Write out the lines in the items below, starting at the line that contains "Как рассказала приемная мама подростка, из-за" and continuing up to and including the line that contains "Комментарии". Reproduce them unchanged.
─── The data ───
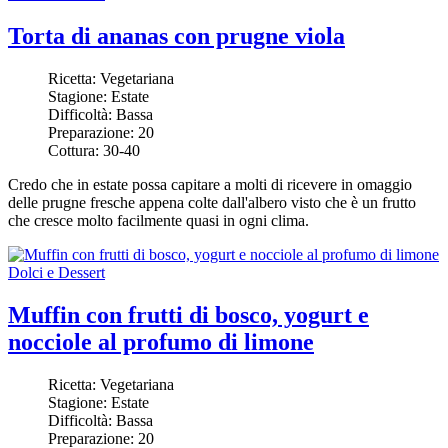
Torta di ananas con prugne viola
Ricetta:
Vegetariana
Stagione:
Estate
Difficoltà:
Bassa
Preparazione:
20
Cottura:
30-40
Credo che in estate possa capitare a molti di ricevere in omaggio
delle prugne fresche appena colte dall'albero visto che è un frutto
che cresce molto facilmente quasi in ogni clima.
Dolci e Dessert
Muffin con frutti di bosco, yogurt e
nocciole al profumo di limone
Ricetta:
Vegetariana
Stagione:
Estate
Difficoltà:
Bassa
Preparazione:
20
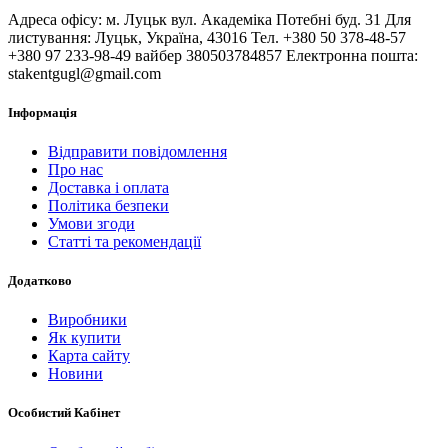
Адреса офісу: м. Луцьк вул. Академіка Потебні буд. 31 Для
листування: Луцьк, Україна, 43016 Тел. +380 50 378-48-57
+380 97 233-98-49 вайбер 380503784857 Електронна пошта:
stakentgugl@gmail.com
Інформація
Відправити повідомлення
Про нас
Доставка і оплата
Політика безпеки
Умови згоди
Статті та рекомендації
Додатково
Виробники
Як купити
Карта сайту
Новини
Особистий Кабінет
───
─── The data ───
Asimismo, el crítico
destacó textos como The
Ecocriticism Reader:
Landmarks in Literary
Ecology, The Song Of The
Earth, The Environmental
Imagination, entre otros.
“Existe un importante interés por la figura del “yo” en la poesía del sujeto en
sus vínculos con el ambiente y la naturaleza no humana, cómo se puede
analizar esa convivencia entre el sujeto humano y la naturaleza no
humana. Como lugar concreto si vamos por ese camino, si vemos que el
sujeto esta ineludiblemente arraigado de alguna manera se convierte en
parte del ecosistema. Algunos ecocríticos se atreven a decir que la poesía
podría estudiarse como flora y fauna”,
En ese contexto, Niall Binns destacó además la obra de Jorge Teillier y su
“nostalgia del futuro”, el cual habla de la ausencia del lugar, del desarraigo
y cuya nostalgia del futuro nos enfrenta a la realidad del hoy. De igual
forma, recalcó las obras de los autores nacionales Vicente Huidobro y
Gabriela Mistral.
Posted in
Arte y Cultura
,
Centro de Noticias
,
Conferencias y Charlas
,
───
─── The data ───
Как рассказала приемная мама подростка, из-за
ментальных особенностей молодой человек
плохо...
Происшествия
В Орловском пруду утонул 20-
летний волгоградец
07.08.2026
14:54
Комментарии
───
Response to the task —
Как рассказала приемная мама подростка, из-за
ментальных особенностей молодой человек
плохо...
Происшествия
В Орловском пруду утонул 20-
летний волгоградец
07.08.2026
14:54
Комментарии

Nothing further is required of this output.